If you appreciate fine machinery, your interests most likely spread beyond road going vehicles. For those of us with an eye on the sky, there are a few airplanes considered by aviation buffs to be among the finest ever designed and the Beech Staggerwing is one of those planes. David Oreck, yes, of vacuum cleaner fame, has been a pilot since World War II and his private airplane collection, some of which is now up for sale, includes this absolutely perfect 1944 Beechcraft G17S Staggerwing.
The Staggerwing, so named for the rearward or negative stagger position of the upper wing, was, in its day, what the private jet is today, a fast, luxurious aircraft for the well heeled traveler who could relax in the comfort of its leather interior.
NC16 Golf Delta began life as a D model in service with the British Royal Navy. After the war, it changed hands several times, eventually finding its way to the Staggerwing Museum in Tennessee. It was then acquired by Jim Younkin who decided to restore the plane, but in the process, turn the basket case D model into a G17S, the latest of the staggerwings and while doing so, update the various onboard systems to bring everything up to modern standards. Gerard Dederich bought the plane, not yet reassembled and went even further by finishing the interior and having the exterior painted in the stunning color scheme you see today. After the FAA issued an airworthiness certificate, it was purchased by David Oreck.
It is now powered by a 450 horsepower Pratt and Whitney R985 AN-3 Wasp Junior, a 9 cylinder radial engine and mounts a Hamilton Standard 2D30 prop. It includes a full complement of King avionics, Century 2000 autopilot and AA83 intercom system. Cruise is 200+ mph.

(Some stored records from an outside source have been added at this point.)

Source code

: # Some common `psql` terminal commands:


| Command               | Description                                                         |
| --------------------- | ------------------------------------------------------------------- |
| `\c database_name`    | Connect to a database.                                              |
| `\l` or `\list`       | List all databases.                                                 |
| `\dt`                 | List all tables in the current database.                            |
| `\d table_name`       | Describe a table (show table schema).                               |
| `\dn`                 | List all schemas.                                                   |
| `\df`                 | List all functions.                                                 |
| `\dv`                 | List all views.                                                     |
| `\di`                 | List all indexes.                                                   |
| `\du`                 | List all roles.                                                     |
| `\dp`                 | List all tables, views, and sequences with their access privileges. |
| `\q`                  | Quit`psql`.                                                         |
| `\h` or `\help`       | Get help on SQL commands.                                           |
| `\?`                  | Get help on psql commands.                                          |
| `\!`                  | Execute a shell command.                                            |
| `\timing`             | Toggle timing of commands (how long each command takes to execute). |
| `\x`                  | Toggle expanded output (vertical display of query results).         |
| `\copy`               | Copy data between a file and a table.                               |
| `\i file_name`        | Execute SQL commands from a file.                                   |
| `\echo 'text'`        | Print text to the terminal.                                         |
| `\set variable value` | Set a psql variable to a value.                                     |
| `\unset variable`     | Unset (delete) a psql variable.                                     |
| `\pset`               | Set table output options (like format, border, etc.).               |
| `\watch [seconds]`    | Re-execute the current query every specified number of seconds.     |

This is the opportunity of a lifetime for the aviation enthusiast with the wherewithal to add what will be the centerpiece of any aero collection. It was awarded “Grand Champion” status at Oshkosh, it has been featured in many aviation magazines and after a world class restoration it’s flight ready for its next owner.
Some years ago, while attending the Oshkosh EAA fly in, I had the opportunity to see three staggerwings lined up next to the runway, a sight I’ve never seen since in all of the intervening years.